L’Union européenne considère avec inquiétude le sommet russe de Sotchi sur les bords de la mer Noire, décrivant l’attitude de la Turquie envers la Russie comme étant “extrêmement opportuniste”.

Samedi, Washington a mis en garde Ankara contre le non-respect des sanctions imposées à la Russie en raison de la guerre en Ukraine.

Ankara s’est empressé de démentir l’existence d’un nouvel accord avec la Russie sur les missiles S-400, comme le suggère l’agence de presse russe Tass, qui a annoncé la nouvelle.

Les autorités turques ont expliqué que “le deuxième système fait partie de l’accord initial, qui inclut essentiellement deux systèmes”, et qu’il s’agit d’un “transfert de technologie vers le second système”.

En 2019, la Turquie s’est équipée de S-400 russes dans le cadre d’un accord avec la Russie. L’acquisition d’un système de combat russe avancé par un État membre de l’OTAN avait suscité la polémique. Les relations entre les Etats-Unis et la Turquie s’étaient refroidies jusqu’au déclenchement de la guerre entre la Russie et l’Ukraine, Joe Biden estimant qu’Ankara joue un rôle qualitatif de médiation dans la guerre, selon les observateurs.

Les analystes estiment que la Turquie, qui semble vouloir adopter un comportement équilibré vis-à-vis de Moscou et de Washington, a été gênée par l’annonce russe au sujet des missiles S-400, dans un contexte de suspicions occidentales croissantes sur le rapprochement russo-turc.

La Turquie a été soumise à des sanctions américaines pour avoir acheté le premier système de missiles S-400 en 2019. Elle a notamment été exclue du programme de fabrication des chasseurs F-35 et privée de la possibilité de les obtenir.

Quant à Erdogan, il craint de provoquer les États-Unis au moment où il prépare les élections de l’an prochain, qui représentent un véritable défi pour lui et son parti.

Les observateurs pensent que derrière la divulgation de l’accord, la Russie cherchait, d’une part, à influencer la décision américaine pour la conclusion de l’accord sur les avions de combat F-16, et d’autre part, à provoquer la colère de Washington contre Ankara afin de créer des divisions au sein de l’Alliance atlantique.

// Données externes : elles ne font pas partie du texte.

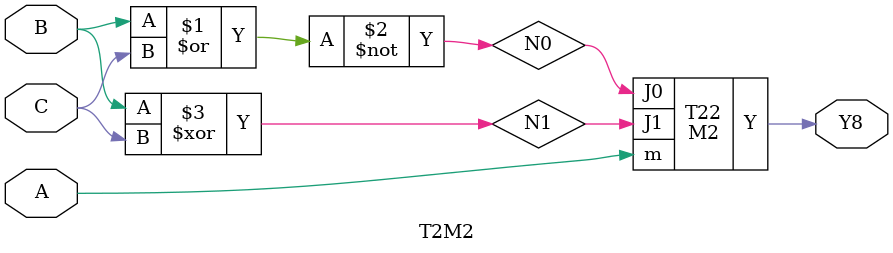
<source format=v>
module M2 (input wire J0, J1, m, output wire  Y);
  assign Y= m ? J1 : J0;
endmodule

module M4(input wire J0, J1, J2, J3, m0, m1, output wire Y1);

  wire s0, s1;

  M2 u0(J0, J1, m0, s0);
  M2 u1(J2, J3, m0, s1);
  M2 u2(s0, s1, m1, Y1);
endmodule

module M8 (input wire J0, J1, J2, J3, J4, J5, J6, J7, m0, m1, m2, output wire Y2 );
  wire s2, s3;

  M4 u3(J0, J1, J2, J3, m0, m1, s2);
  M4 u4(J4, J5, J6, J7, m0, m1, s3);
  M2 u5(s2, s3, m2, Y2);

endmodule

module T1M8(input wire A, B, C, output wire Y3);

  wire S, N;
  assign S = 1;
  assign N = 0;

  M8 T18(N, S, S, N, S, N, N, S, A, B, C, Y3);
endmodule


module T1M4(input wire A, B, C, output wire Y4);
  wire SC, NC;

  assign SC = C;
  assign NC = ~C;

  M4 T14(SC, NC, NC, SC, A, B, Y4);
endmodule


module T1M2(input wire A, B, C, output wire Y5);

  wire n0, n1;
  assign n0 = (B^C);
  assign n1 = ~(B^C);

  M2 T12(n0, n1, A, Y5);
endmodule

module T2M8(input wire A, B, C, output wire Y6);

  wire s, n;
  assign s = 1;
  assign n = 0;

  M8 T28(s, n, n, n, n, s, s, n, A, B, C, Y6);
endmodule

module T2M4(input wire A, B, C, output wire Y7);
  wire G, CS, CN;
  assign G = 0;
  assign CS = C;
  assign CN = ~C;

  M4 T24(CN, G, CS, CN, A, B, Y7);
endmodule

module T2M2(input wire A, B, C, output wire Y8);

  wire N0, N1;
  assign N0 = ~(B|C);
  assign N1 = (B^C);

  M2 T22(N0, N1, A, Y8);
endmodule

</source>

Ainsi, la Russie pourrait rallier la Turquie et l’aider éventuellement à contourner les sanctions occidentales.

Les analystes supposent également que la Russie souhaite accélérer la conclusion du deuxième accord pour obtenir des fonds de la part d’Ankara, compte tenu de l’embargo économique et financier qui lui est imposé par l’Occident.

Erdogan ne s’est pas opposé au paiement en roubles russes tel que Poutine le souhaite. Les deux chefs d’Etats ont convenu à Sotchi que les exportations de gaz russe vers la Turquie seraient payées “partiellement en roubles”.